- **Provided entries**:
[Start of section]
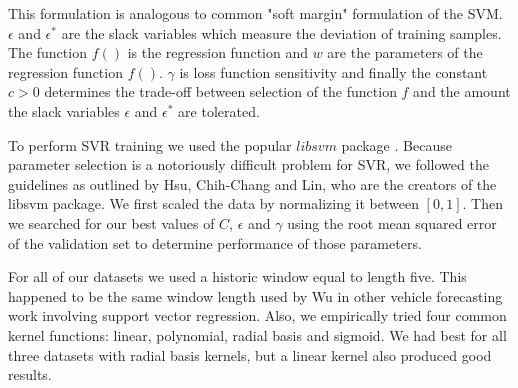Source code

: This formulation  is analogous to common "soft margin" formulation of the SVM.   $\epsilon$ and $\epsilon^{*}$ are the slack variables which measure the deviation of training samples.  The function $f()$ is the regression function and $w$ are the parameters of the regression function $f()$.  $\gamma$ is loss function sensitivity and finally the constant $c > 0$ determines the trade-off between selection of the function $f$ and the amount the slack variables $\epsilon$ and $\epsilon^{*}$ are tolerated.  

To perform SVR training we used the popular $libsvm$ package \cite{Hsu2003}.  Because parameter selection is a notoriously difficult problem for SVR, we followed the guidelines as outlined by Hsu, Chih-Chang and Lin, who are the creators of the libsvm package.  We first scaled the data by normalizing it between $[0, 1]$.  Then we searched for our best values of $C$, $\epsilon$ and $\gamma$ using the root mean squared error of the validation set to determine performance of those parameters. 

For all of our datasets we used a historic window equal to length five.  This happened to be the same window length used by Wu \cite{Wu2004} in other vehicle forecasting work involving support vector regression.  Also, we empirically tried four common kernel functions: linear, polynomial, radial basis and sigmoid.  We had best for all three datasets with radial basis kernels, but a linear kernel also produced good results.
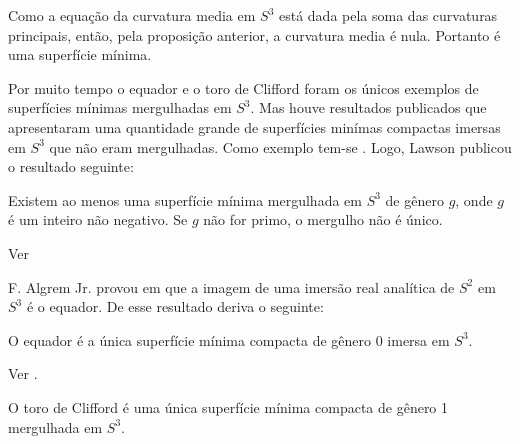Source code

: \begin{demonstracao}
	Como a equação da curvatura media em $S^3$ está dada pela soma das curvaturas principais, então, pela proposição anterior, a curvatura media é nula. Portanto é uma superfície mínima.
\end{demonstracao}


Por muito tempo o equador e o toro de Clifford foram os únicos exemplos de superfícies mínimas mergulhadas em $S^3$. Mas houve resultados publicados que apresentaram uma quantidade grande de superfícies minímas compactas imersas em $S^3$ que não eram mergulhadas. Como exemplo tem-se \cite{Lawson1969}. Logo, Lawson publicou o resultado seguinte:

\begin{teorema}[Lawson]
	Existem ao menos uma superfície mínima mergulhada em $S^3$ de gênero $g$, onde $g$ é um inteiro não negativo. Se $g$ não for primo, o mergulho não é único.
\end{teorema}

\begin{demonstracao}
	Ver \cite[Theorem 2]{Lawson1970}
\end{demonstracao}



F. Algrem Jr. provou em \cite{Almgren1966} que a imagem de uma imersão real analítica de $S^2$ em $S^3$ é o equador. De esse resultado deriva o seguinte:

\begin{teorema}[Almgren]
	O equador é a única superfície mínima compacta de gênero 0 imersa em $S^3$.
\end{teorema}

\begin{demonstracao}
	Ver \cite[Lemma 1]{Almgren1966}.
\end{demonstracao}

\begin{teorema}
	O toro de Clifford é uma única superfície mínima compacta de gênero 1 mergulhada  em $S^3$.
\end{teorema}

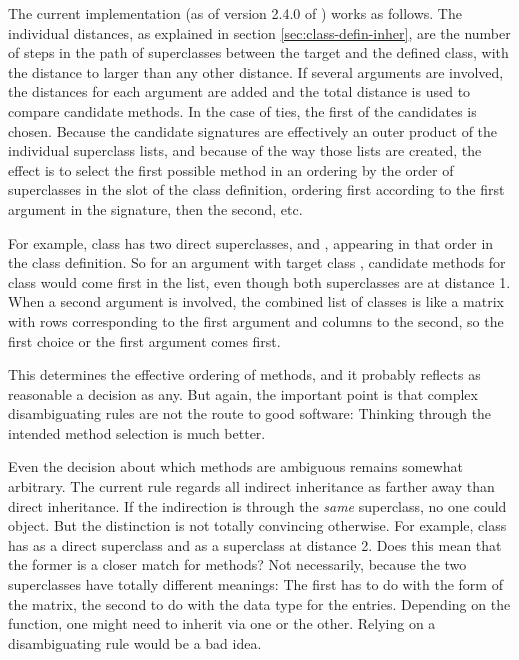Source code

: \documentclass[11pt]{article}
\begin{document}
The current implementation (as of version 2.4.0 of \R{}) works as follows.
The individual distances, as explained in section \ref{sec:class-defin-inher}, are the number of steps in the path of superclasses between the target and the defined class, with the distance to  larger than any other distance.
If several arguments are involved, the distances for each argument are added and the total distance is used to compare candidate methods.
In the case of ties, the first of the candidates is chosen.
Because the candidate signatures are effectively an outer product of the individual superclass lists, and because of the way those lists are created, the effect is to select the first possible method in an ordering by the order of superclasses in the  slot of the class definition, ordering first according to the first argument in the signature, then the second, etc.

For example, class  has two direct superclasses,  and , appearing in that order in the class definition.
So for an argument with target class , candidate methods for class  would come first in the list, even though both superclasses are at distance 1.
When a second argument is involved, the combined list of classes is like a matrix with rows corresponding to the first argument and columns to the second, so the first choice or the first argument comes first.

This determines the effective ordering of methods, and it probably reflects as reasonable a decision as any.
But again, the important point is that complex disambiguating rules are not the route to good software:  Thinking through the intended method selection is much better.

Even the decision about which methods are ambiguous remains somewhat arbitrary.
The current rule regards all indirect inheritance as farther away than direct inheritance.
If the indirection is through the \emph{same}  superclass, no one could object.
But the distinction is not totally convincing otherwise.
For example, class  has  as a direct superclass and  as a superclass at distance 2.
Does this mean that the former is a closer match for methods?
Not necessarily, because the two superclasses have totally different meanings:  The first has to do with the form of the matrix, the second to do with the data type for the entries.
Depending on the function, one might need to inherit via one or the other.
Relying on a disambiguating rule would be a bad idea.
\end{document}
[End of section]
- **Problem description**: Transcribe all of the records above exactly; no image should appear in what you write.

- **Written answer**:
Source code

: This formulation  is analogous to common "soft margin" formulation of the SVM.   $\epsilon$ and $\epsilon^{*}$ are the slack variables which measure the deviation of training samples.  The function $f()$ is the regression function and $w$ are the parameters of the regression function $f()$.  $\gamma$ is loss function sensitivity and finally the constant $c > 0$ determines the trade-off between selection of the function $f$ and the amount the slack variables $\epsilon$ and $\epsilon^{*}$ are tolerated.  

To perform SVR training we used the popular $libsvm$ package \cite{Hsu2003}.  Because parameter selection is a notoriously difficult problem for SVR, we followed the guidelines as outlined by Hsu, Chih-Chang and Lin, who are the creators of the libsvm package.  We first scaled the data by normalizing it between $[0, 1]$.  Then we searched for our best values of $C$, $\epsilon$ and $\gamma$ using the root mean squared error of the validation set to determine performance of those parameters. 

For all of our datasets we used a historic window equal to length five.  This happened to be the same window length used by Wu \cite{Wu2004} in other vehicle forecasting work involving support vector regression.  Also, we empirically tried four common kernel functions: linear, polynomial, radial basis and sigmoid.  We had best for all three datasets with radial basis kernels, but a linear kernel also produced good results.
Source code

: \begin{demonstracao}
	Como a equação da curvatura media em $S^3$ está dada pela soma das curvaturas principais, então, pela proposição anterior, a curvatura media é nula. Portanto é uma superfície mínima.
\end{demonstracao}


Por muito tempo o equador e o toro de Clifford foram os únicos exemplos de superfícies mínimas mergulhadas em $S^3$. Mas houve resultados publicados que apresentaram uma quantidade grande de superfícies minímas compactas imersas em $S^3$ que não eram mergulhadas. Como exemplo tem-se \cite{Lawson1969}. Logo, Lawson publicou o resultado seguinte:

\begin{teorema}[Lawson]
	Existem ao menos uma superfície mínima mergulhada em $S^3$ de gênero $g$, onde $g$ é um inteiro não negativo. Se $g$ não for primo, o mergulho não é único.
\end{teorema}

\begin{demonstracao}
	Ver \cite[Theorem 2]{Lawson1970}
\end{demonstracao}



F. Algrem Jr. provou em \cite{Almgren1966} que a imagem de uma imersão real analítica de $S^2$ em $S^3$ é o equador. De esse resultado deriva o seguinte:

\begin{teorema}[Almgren]
	O equador é a única superfície mínima compacta de gênero 0 imersa em $S^3$.
\end{teorema}

\begin{demonstracao}
	Ver \cite[Lemma 1]{Almgren1966}.
\end{demonstracao}

\begin{teorema}
	O toro de Clifford é uma única superfície mínima compacta de gênero 1 mergulhada  em $S^3$.
\end{teorema}

Source code

: \documentclass[11pt]{article}
\begin{document}
The current implementation (as of version 2.4.0 of \R{}) works as follows.
The individual distances, as explained in section \ref{sec:class-defin-inher}, are the number of steps in the path of superclasses between the target and the defined class, with the distance to  larger than any other distance.
If several arguments are involved, the distances for each argument are added and the total distance is used to compare candidate methods.
In the case of ties, the first of the candidates is chosen.
Because the candidate signatures are effectively an outer product of the individual superclass lists, and because of the way those lists are created, the effect is to select the first possible method in an ordering by the order of superclasses in the  slot of the class definition, ordering first according to the first argument in the signature, then the second, etc.

For example, class  has two direct superclasses,  and , appearing in that order in the class definition.
So for an argument with target class , candidate methods for class  would come first in the list, even though both superclasses are at distance 1.
When a second argument is involved, the combined list of classes is like a matrix with rows corresponding to the first argument and columns to the second, so the first choice or the first argument comes first.

This determines the effective ordering of methods, and it probably reflects as reasonable a decision as any.
But again, the important point is that complex disambiguating rules are not the route to good software:  Thinking through the intended method selection is much better.

Even the decision about which methods are ambiguous remains somewhat arbitrary.
The current rule regards all indirect inheritance as farther away than direct inheritance.
If the indirection is through the \emph{same}  superclass, no one could object.
But the distinction is not totally convincing otherwise.
For example, class  has  as a direct superclass and  as a superclass at distance 2.
Does this mean that the former is a closer match for methods?
Not necessarily, because the two superclasses have totally different meanings:  The first has to do with the form of the matrix, the second to do with the data type for the entries.
Depending on the function, one might need to inherit via one or the other.
Relying on a disambiguating rule would be a bad idea.
\end{document}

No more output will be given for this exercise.